ACTIVITY. Copy out the text of each item below word for word, leaving out the pictures.

────────────────────

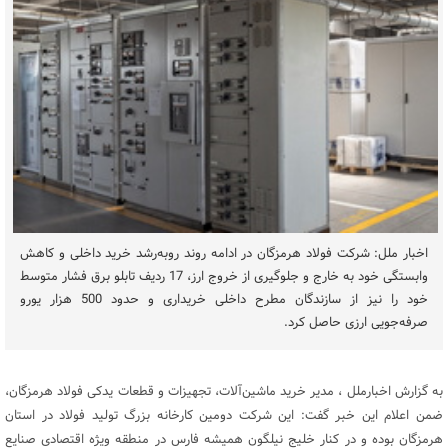
اخبار ملل: شرکت فولاد هرمزگان در ادامه روند روبه‌رشد خرید داخلی و کاهش
وابستگی خود به خارج و جلوگیری از خروج ارز، 17 ردیف تابلو برق فشار متوسط
خود را نیز از سازندگان مطرح داخلی خریداری و حدود 500 هزار یورو
صرفه‌جویی ارزی حاصل کرد.
به گزارش اخبارملل ، مدیر خرید ماشین‌آلات، تجهیزات و قطعات یدکی فولاد هرمزگان،
ضمن اعلام این خبر گفت: این شرکت دومین کارخانه بزرگ تولید فولاد در استان
هرمزگان بوده و در کنار خلیج نیلگون همیشه فارس در منطقه ویژه اقتصادی صنایع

────────────────────

SOLVED EXERCISE.
اخبار ملل: شرکت فولاد هرمزگان در ادامه روند روبه‌رشد خرید داخلی و کاهش
وابستگی خود به خارج و جلوگیری از خروج ارز، 17 ردیف تابلو برق فشار متوسط
خود را نیز از سازندگان مطرح داخلی خریداری و حدود 500 هزار یورو
صرفه‌جویی ارزی حاصل کرد.
به گزارش اخبارملل ، مدیر خرید ماشین‌آلات، تجهیزات و قطعات یدکی فولاد هرمزگان،
ضمن اعلام این خبر گفت: این شرکت دومین کارخانه بزرگ تولید فولاد در استان
هرمزگان بوده و در کنار خلیج نیلگون همیشه فارس در منطقه ویژه اقتصادی صنایع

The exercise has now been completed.